> **Yazıdan bölüm**
Doktoramın İlk 6 Ayı Nasıl Geçti? Yoğun, Yorgun Ama Mutlu.

Alperen Keleş
5 min readMar 8, 2022

Bu yazı, aslında Amerika’ya doktoraya geliş sürecimi zaman içerisinde neredeyse anlık olarak ele aldığım bir güncenin 4. yazısı. Geriye dönüp baktığımda geçirdiğim zamanları daha iyi değerlendirebilmek, kendi geleceğime bir miras bırakabilmek; aynı zamanda sürecin kendisini belgeleyerek doktoraya gelecek olanlara beklentilerini daha iyi oturtma şansı vermek istiyorum. Yazıya girmeden önce, bir önceki yazının linkini aşağıya bırakayım, merak edenler okusunlar.

Önceki yazıda büyük ihtimalle bir sonraki yazının 6. ayda geleceğini tahmin etmiştim. O yazıyı yazdığım aşamada hayatım ciddi manada oturmuş, Amerika’ya gelmenin yarattığı kültür şokunu ciddi manada atlatmış, kendimi yavaş yavaş daha rahat hissetmeye başlamıştım. Hala problemler olsa da, ilk aylardaki karamsarlığım, yaşadığım problemler çok daha azalmıştı. Yaşadığım olaylar ise daha çok doktora öğrencisi olmaktan ziyade Amerika’ya gelmem dolayısıyla yaşadığım fenomenlerdi, doktora öğrencisi olmanın ne olduğunu daha tam anlamıyla kavramamış, doktora sürecinin parçası olarak yaşayacağım problemlerle daha karşılaşmamıştım bile.

6. ayımın sonuna gelmem ile birlikte hayatımdaki olayların odağı çok daha fazla doktora öğrencisi olmama kaydı, dolayısıyla bu andan itibaren bu seriyi “Amerika’da Neler Yaşıyorum“ serisinden ziyade “Doktorada Neler Yaşıyorum” serisi olarak devam ettireceğim. Peki son 3 ay neler oldu?

1- Türkiye’ye gittim geldim.(biraz dramatikti)

2- İlk konferansıma katıldım.(aşırı eğlenceli ve motive ediciydi)

3- İlk makale son tarihimi kaçırdım.(inanılmaz yorucu, yıpratıcı, gerici ve öğreticiydi)

> **Malzeme kümesi**
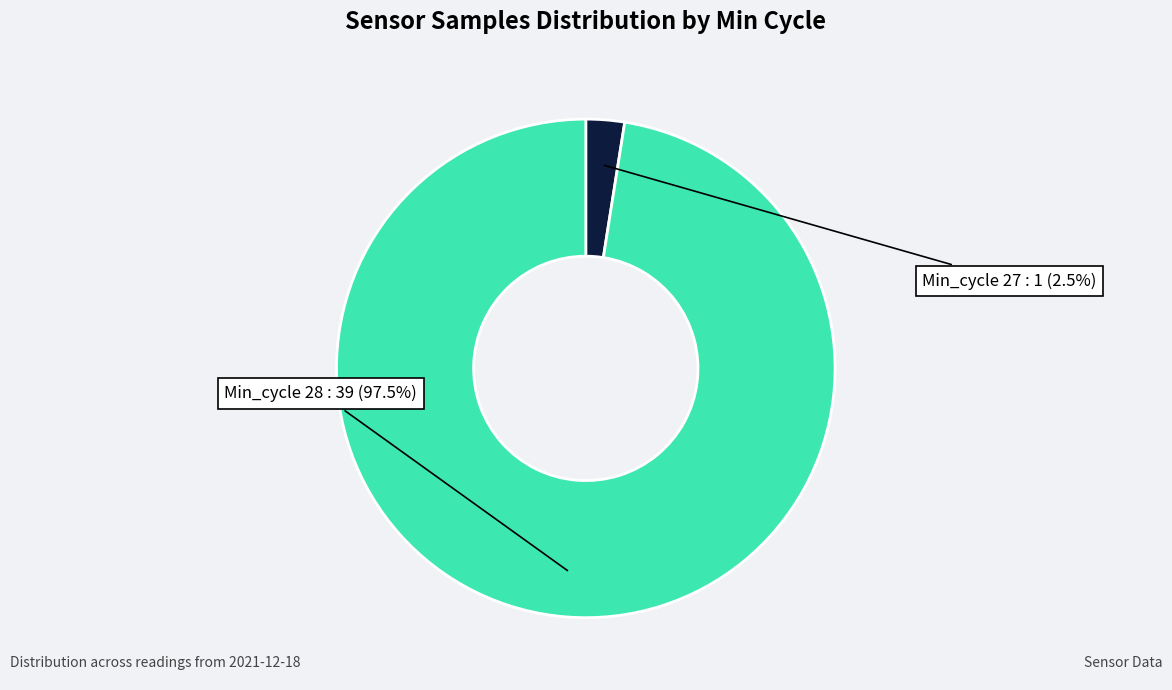

Is there a majority slice in this chart?

Yes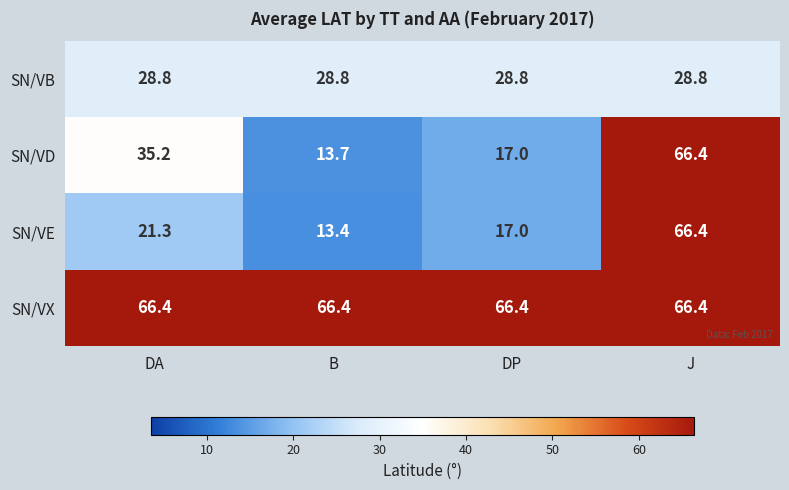

Where does the SN/VD series first go above 35?

DA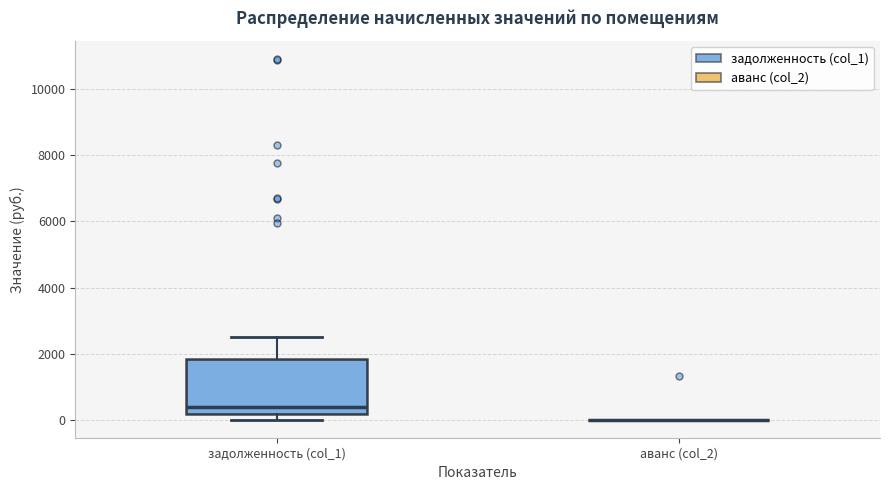

Reading left to right, read every box against the y-axis: the position of its median line, the range the box covers, and the ends of its whiskers. The values are not printed on the chart, so give them approximately, as read against the axis.

задолженность (col_1): median 400, box 200 to 1800, whiskers 0 to 2600
аванс (col_2): box collapsed to a line at 0, whiskers 0 to 0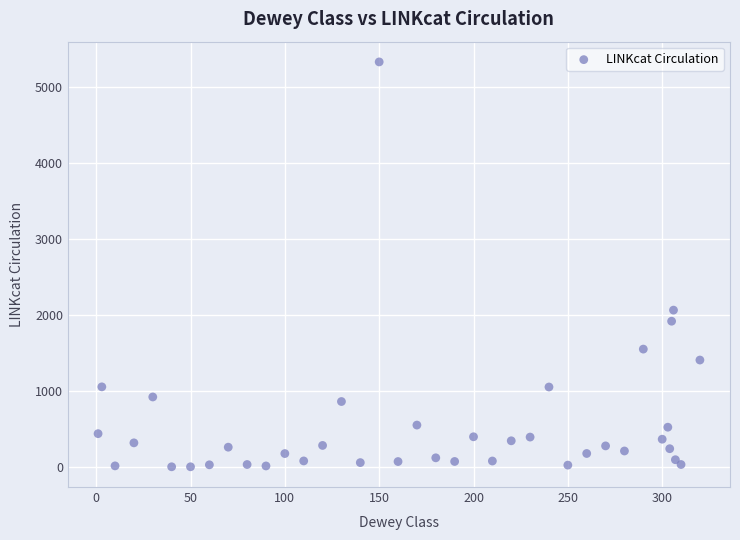

What is the range of Y values (max minus min)?

5329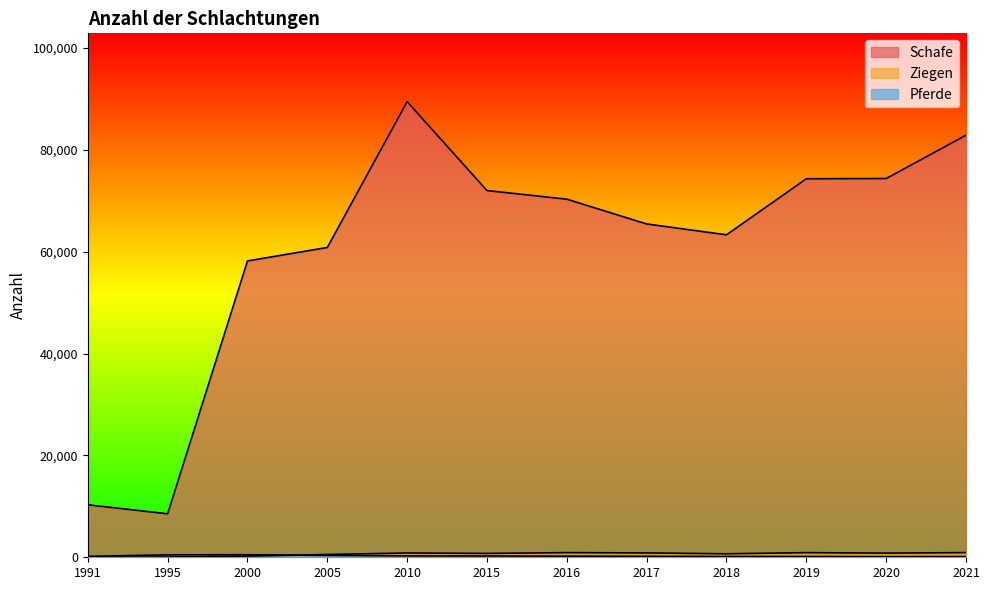

At which label does Ziegen first exceed 815?

2010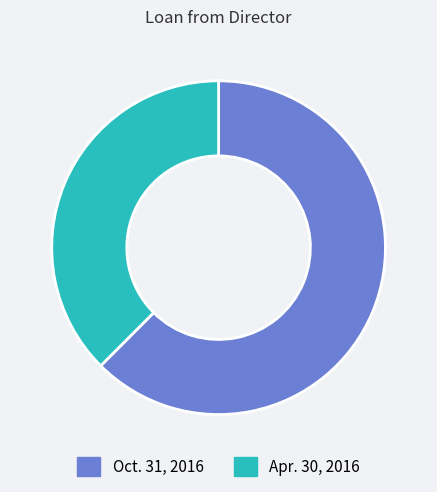

What is the largest slice in the pie chart?

Oct. 31, 2016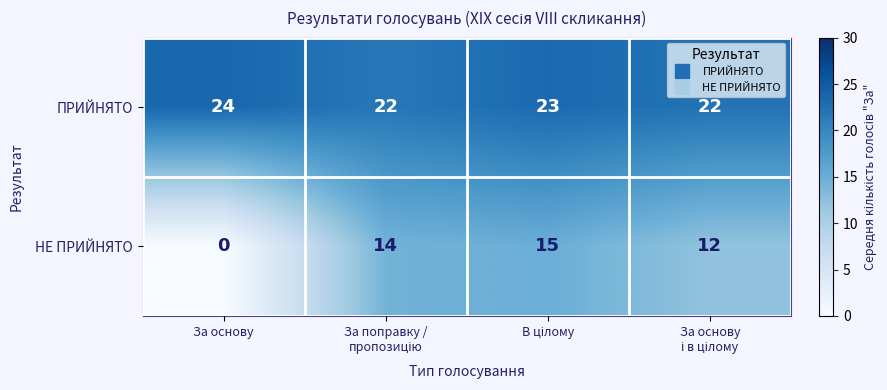

List the series in order of their overall mean, highest first.

ПРИЙНЯТО, НЕ ПРИЙНЯТО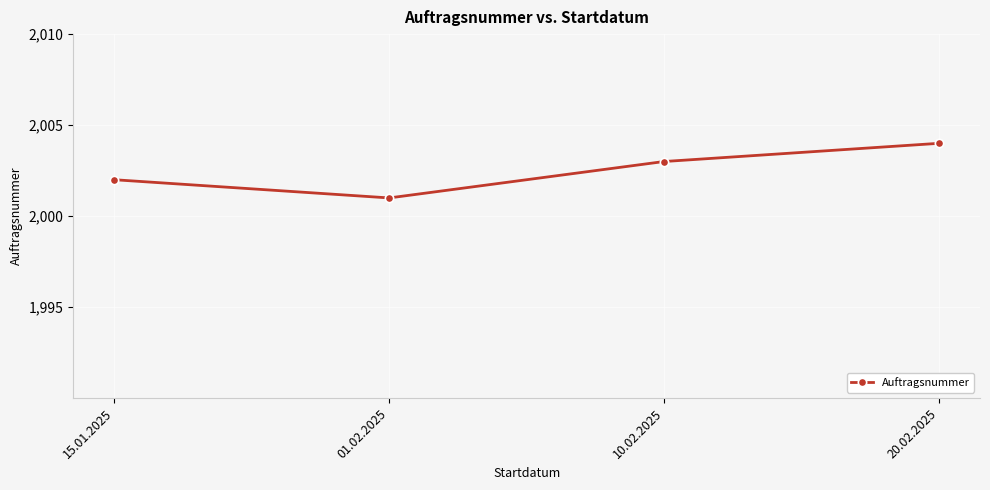

What is the change in value from 01.02.2025 to 20.02.2025?

+3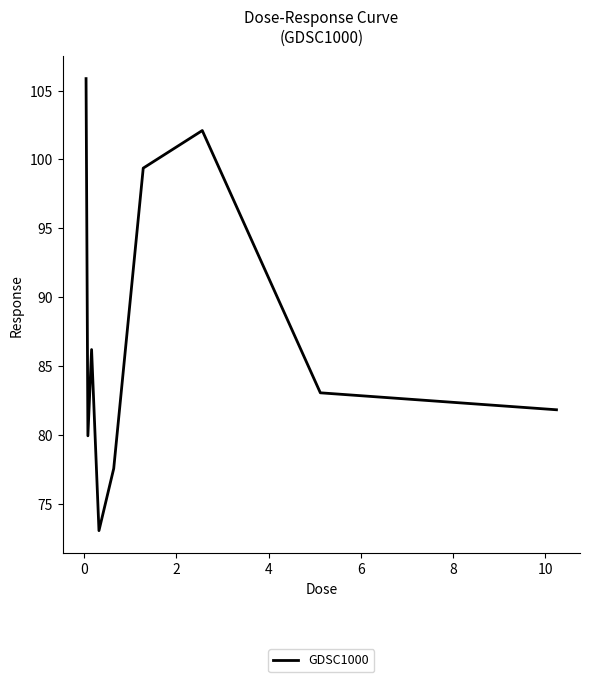

What is the maximum value shown in the chart?

105.9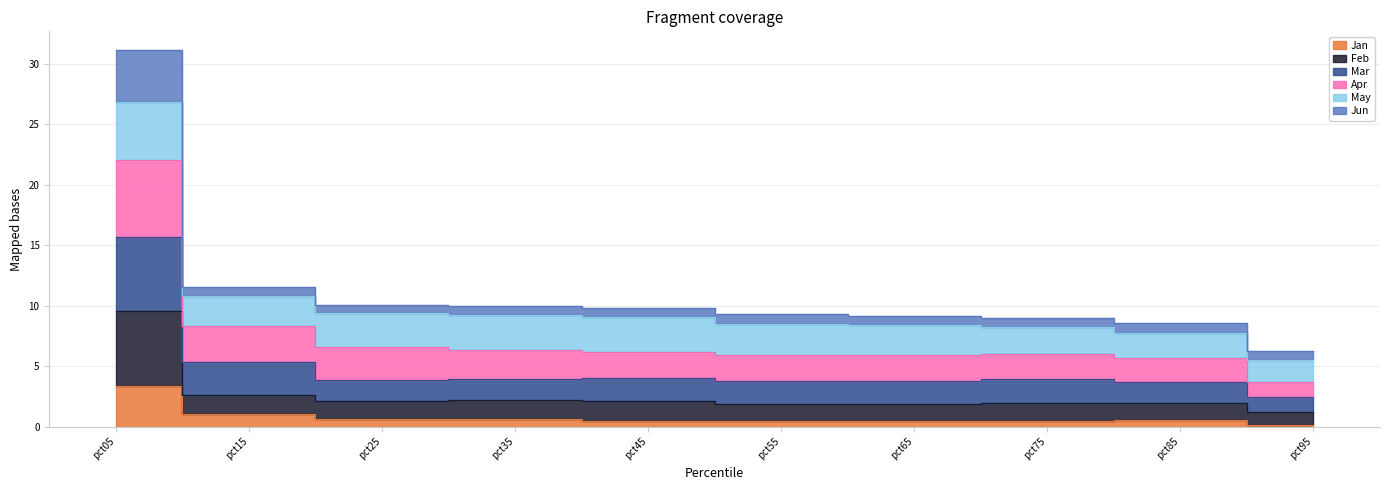

What is the smallest value displayed?

0.1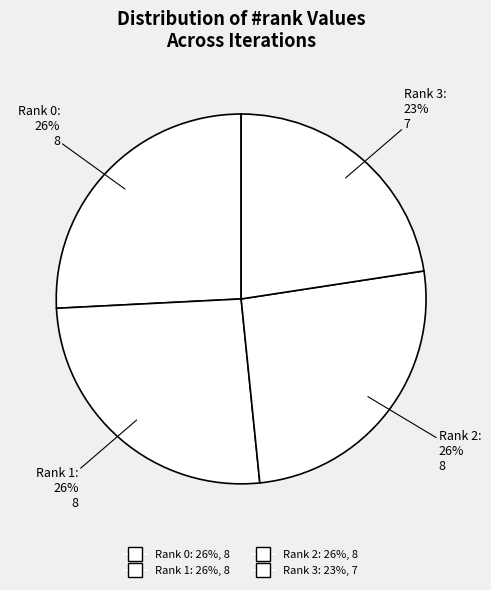

How many segments does this pie chart have?

4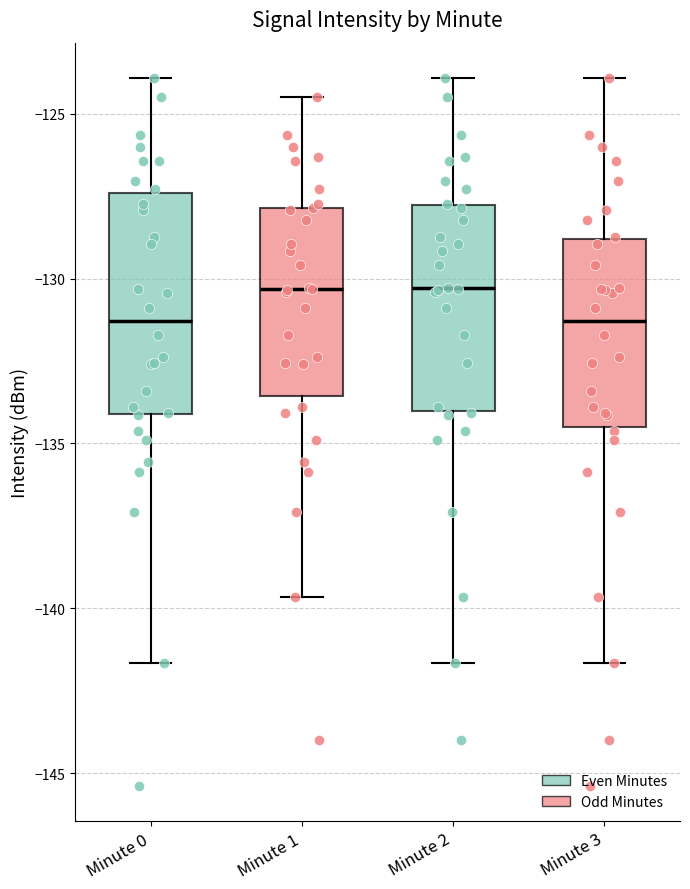

Where is the upper edge of the box for Minute 2 on the y-axis? The values are not printed on the chart, so give them approximately, as read against the axis.

-128.0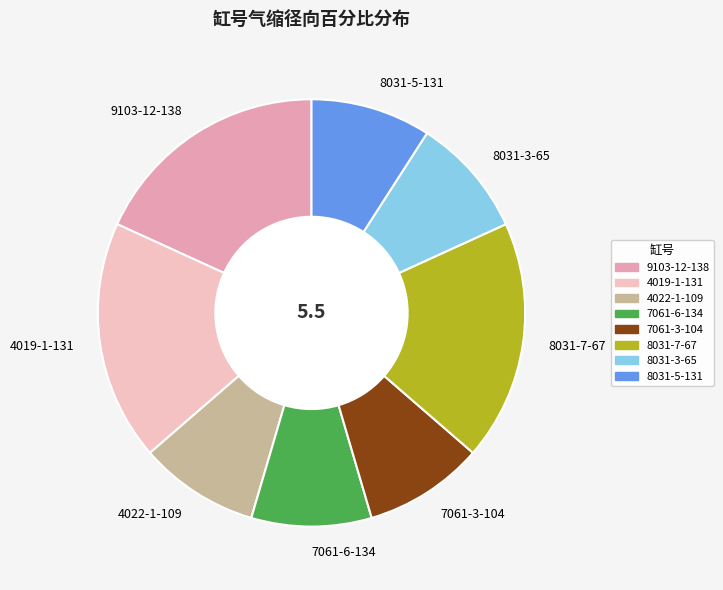

The 8031-7-67 slice represents 18% of the pie. True or false?

True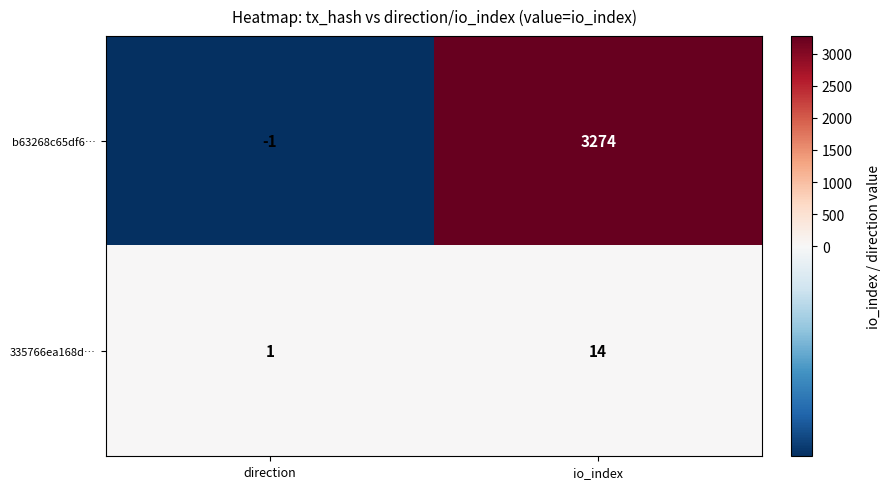

True or false: b63268c65df6… has a value of -1 at direction.

True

> **Alıştırma yönergesi**
Doktoranın ilk aylarını anlatan yazıdan "6. ayımın sonuna" sözleriyle açılıp "gerici ve öğreticiydi)" sözleriyle kapanan bölümü hiç değiştirmeden aktar. Yukarıdaki malzemeye burada ihtiyaç yok.

> **Cevap alanı**
6. ayımın sonuna gelmem ile birlikte hayatımdaki olayların odağı çok daha fazla doktora öğrencisi olmama kaydı, dolayısıyla bu andan itibaren bu seriyi “Amerika’da Neler Yaşıyorum“ serisinden ziyade “Doktorada Neler Yaşıyorum” serisi olarak devam ettireceğim. Peki son 3 ay neler oldu?

1- Türkiye’ye gittim geldim.(biraz dramatikti)

2- İlk konferansıma katıldım.(aşırı eğlenceli ve motive ediciydi)

3- İlk makale son tarihimi kaçırdım.(inanılmaz yorucu, yıpratıcı, gerici ve öğreticiydi)